OREANDA-NEWS. Independent power producer Calpine and a Texas power cooperative plan to build a 418MW, natural gas-fired peaking plant in Texas when market conditions warrant.

Calpine and the Guadalupe Valley Electric Cooperative will jointly own the new simple-cycle plant which Calpine will build adjacent to its Guadalupe Energy Center near San Antonio.

"We have a customer with a low cost of capital that wants direct access to peaking capacity," Calpine chief executive Thad Hill told investors on a call.

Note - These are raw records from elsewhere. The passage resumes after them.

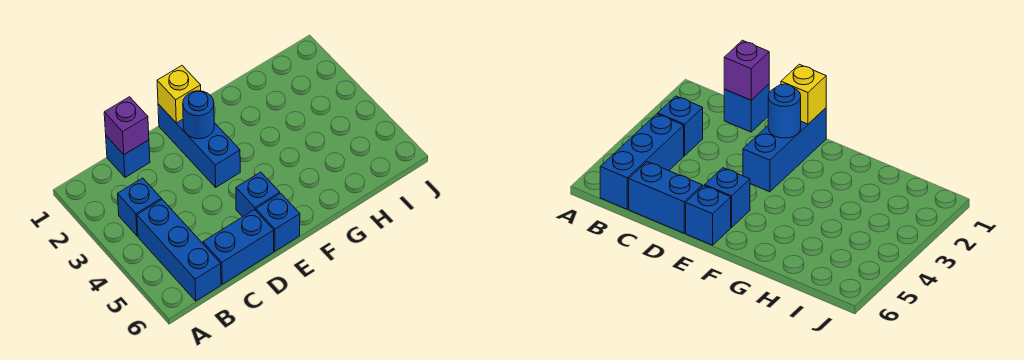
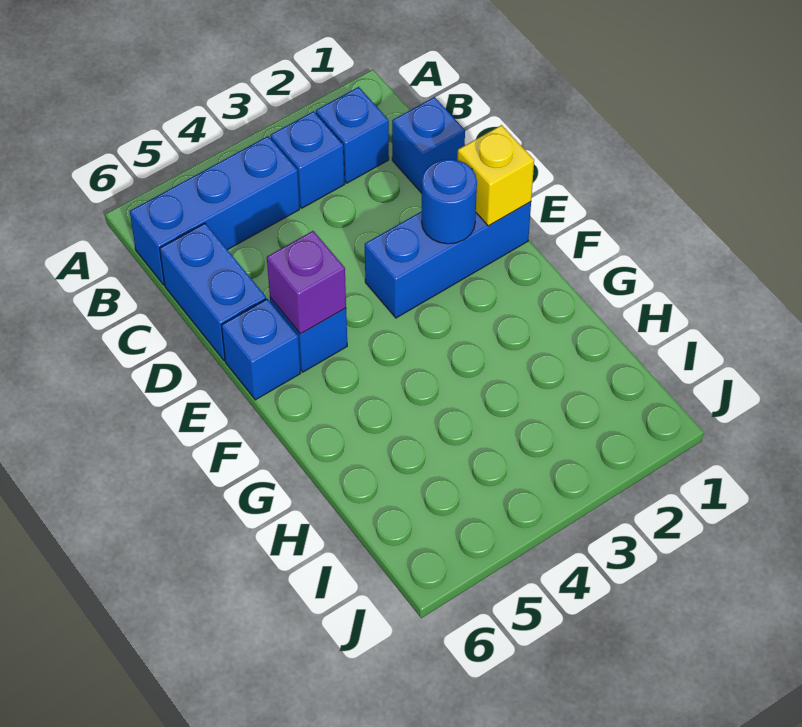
none -> blue 1x1 brick [316,87,389,183]
purple 1x1 brick [104,97,149,155] -> purple 1x1 brick moved to [267,231,346,334]

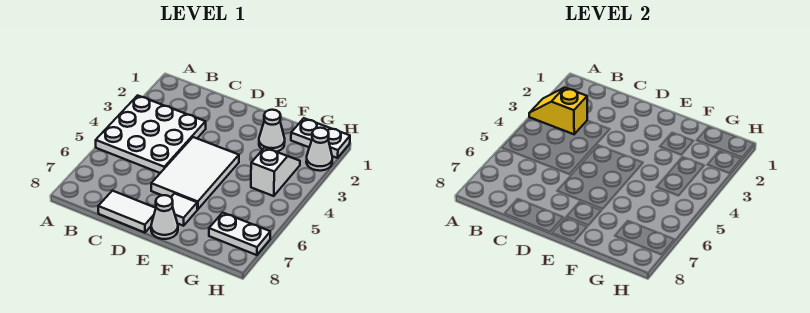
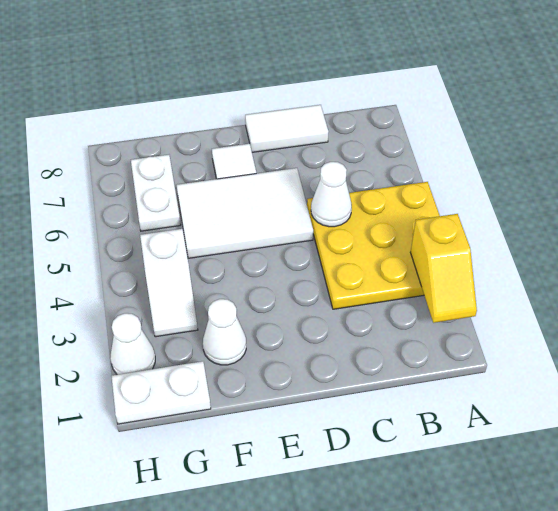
white 3x3 plate [96,95,206,173] -> yellow 3x3 plate [307,182,440,309]
yellow 1x2 slope [529,88,587,134] -> yellow 1x2 slope turned to [410,214,477,323]
white 2x3 tile [151,137,239,209] -> white 2x3 tile turned to [177,168,313,258]
white 1x1 cone [151,195,178,239] -> white 1x1 cone moved to [311,162,352,227]
white 1x2 plate [209,213,270,255] -> white 1x2 plate turned to [131,155,181,231]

While Exelon is pursuing plans to build two 1,000MW gas plants in the Electric Reliability Council of Texas (ERCOT) by 2017, Calpine, NRG, Tenaska and other developers have taken a cautious stance toward adding generation as they wait for signs that wholesale prices will climb to a level to justify construction or for long periods of scarcity prices.

Calpine said it has the option to build the Guadalupe plant as early as 2017 or as late as 2019, depending on market conditions.

Mild summer weather and completion of a few new power plants have served to mask potential supply risks in the state where power use rose by 2.5pc in 2014, Calpine and other generators have said. Any unforeseen event could push the market into scarcity, sending wholesale prices as high as \$9,000/MWh this summer.

The Texas power supply is tighter today than it was in 2011 when extreme heat and a statewide drought pushed power prices higher, and a hot-than-normal summer could send prices significantly higher than in 2011, Calpine senior vice president for commercial operations Andrew Novotny said. ?Houston-based Calpine purchased the 1,050MW combined-cycle Guadalupe plant in 2014 from closely held Wayzata Investment Partners for \$625mn. It also bought rights to build a peaking unit at the site, but said it would not pursue construction at that time due to low wholesale prices.

The plant is in Guadalupe County, about 30 miles (48km) east of San Antonio, in the busy Eagle Ford shale formation where a drilling boom has spurred a sharp increase in electric demand since 2008, transforming the formerly rural area.

Peak assessments at ERCOT South hub average \$41/MWh for calendar-2019, up by about 10pc from the 2016 strip.